── Dataset extract ──
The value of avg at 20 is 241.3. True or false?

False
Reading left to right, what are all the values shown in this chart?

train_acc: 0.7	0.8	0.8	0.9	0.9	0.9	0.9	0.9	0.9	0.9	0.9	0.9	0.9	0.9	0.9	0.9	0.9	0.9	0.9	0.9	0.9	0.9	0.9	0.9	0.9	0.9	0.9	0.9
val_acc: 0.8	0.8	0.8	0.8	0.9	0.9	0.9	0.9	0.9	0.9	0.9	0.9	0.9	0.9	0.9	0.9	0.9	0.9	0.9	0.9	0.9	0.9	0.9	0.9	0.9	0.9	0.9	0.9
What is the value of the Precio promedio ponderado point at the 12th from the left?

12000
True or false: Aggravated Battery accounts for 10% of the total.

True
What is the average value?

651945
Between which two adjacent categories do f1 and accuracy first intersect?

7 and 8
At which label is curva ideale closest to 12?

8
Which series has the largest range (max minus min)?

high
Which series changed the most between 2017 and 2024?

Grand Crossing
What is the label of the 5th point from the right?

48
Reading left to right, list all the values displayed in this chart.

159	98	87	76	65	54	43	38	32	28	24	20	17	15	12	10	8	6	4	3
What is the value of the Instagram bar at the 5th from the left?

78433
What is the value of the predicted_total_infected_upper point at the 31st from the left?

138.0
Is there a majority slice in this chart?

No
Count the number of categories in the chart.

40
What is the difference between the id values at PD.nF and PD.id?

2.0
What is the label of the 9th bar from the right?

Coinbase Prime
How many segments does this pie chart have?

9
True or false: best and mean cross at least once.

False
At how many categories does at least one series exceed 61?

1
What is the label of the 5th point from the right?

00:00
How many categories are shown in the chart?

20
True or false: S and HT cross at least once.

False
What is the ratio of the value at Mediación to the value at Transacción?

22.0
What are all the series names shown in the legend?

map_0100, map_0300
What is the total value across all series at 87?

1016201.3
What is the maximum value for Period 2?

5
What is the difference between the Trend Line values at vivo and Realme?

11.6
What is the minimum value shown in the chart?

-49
───
Work instructions —
Convert each line of the items above into a JSON list of strings, one string per line, with blank lines omitted.

Response —
[
  "The value of avg at 20 is 241.3. True or false?",
  "False",
  "Reading left to right, what are all the values shown in this chart?",
  "train_acc: 0.7\t0.8\t0.8\t0.9\t0.9\t0.9\t0.9\t0.9\t0.9\t0.9\t0.9\t0.9\t0.9\t0.9\t0.9\t0.9\t0.9\t0.9\t0.9\t0.9\t0.9\t0.9\t0.9\t0.9\t0.9\t0.9\t0.9\t0.9",
  "val_acc: 0.8\t0.8\t0.8\t0.8\t0.9\t0.9\t0.9\t0.9\t0.9\t0.9\t0.9\t0.9\t0.9\t0.9\t0.9\t0.9\t0.9\t0.9\t0.9\t0.9\t0.9\t0.9\t0.9\t0.9\t0.9\t0.9\t0.9\t0.9",
  "What is the value of the Precio promedio ponderado point at the 12th from the left?",
  "12000",
  "True or false: Aggravated Battery accounts for 10% of the total.",
  "True",
  "What is the average value?",
  "651945",
  "Between which two adjacent categories do f1 and accuracy first intersect?",
  "7 and 8",
  "At which label is curva ideale closest to 12?",
  "8",
  "Which series has the largest range (max minus min)?",
  "high",
  "Which series changed the most between 2017 and 2024?",
  "Grand Crossing",
  "What is the label of the 5th point from the right?",
  "48",
  "Reading left to right, list all the values displayed in this chart.",
  "159\t98\t87\t76\t65\t54\t43\t38\t32\t28\t24\t20\t17\t15\t12\t10\t8\t6\t4\t3",
  "What is the value of the Instagram bar at the 5th from the left?",
  "78433",
  "What is the value of the predicted_total_infected_upper point at the 31st from the left?",
  "138.0",
  "Is there a majority slice in this chart?",
  "No",
  "Count the number of categories in the chart.",
  "40",
  "What is the difference between the id values at PD.nF and PD.id?",
  "2.0",
  "What is the label of the 9th bar from the right?",
  "Coinbase Prime",
  "How many segments does this pie chart have?",
  "9",
  "True or false: best and mean cross at least once.",
  "False",
  "At how many categories does at least one series exceed 61?",
  "1",
  "What is the label of the 5th point from the right?",
  "00:00",
  "How many categories are shown in the chart?",
  "20",
  "True or false: S and HT cross at least once.",
  "False",
  "What is the ratio of the value at Mediación to the value at Transacción?",
  "22.0",
  "What are all the series names shown in the legend?",
  "map_0100, map_0300",
  "What is the total value across all series at 87?",
  "1016201.3",
  "What is the maximum value for Period 2?",
  "5",
  "What is the difference between the Trend Line values at vivo and Realme?",
  "11.6",
  "What is the minimum value shown in the chart?",
  "-49"
]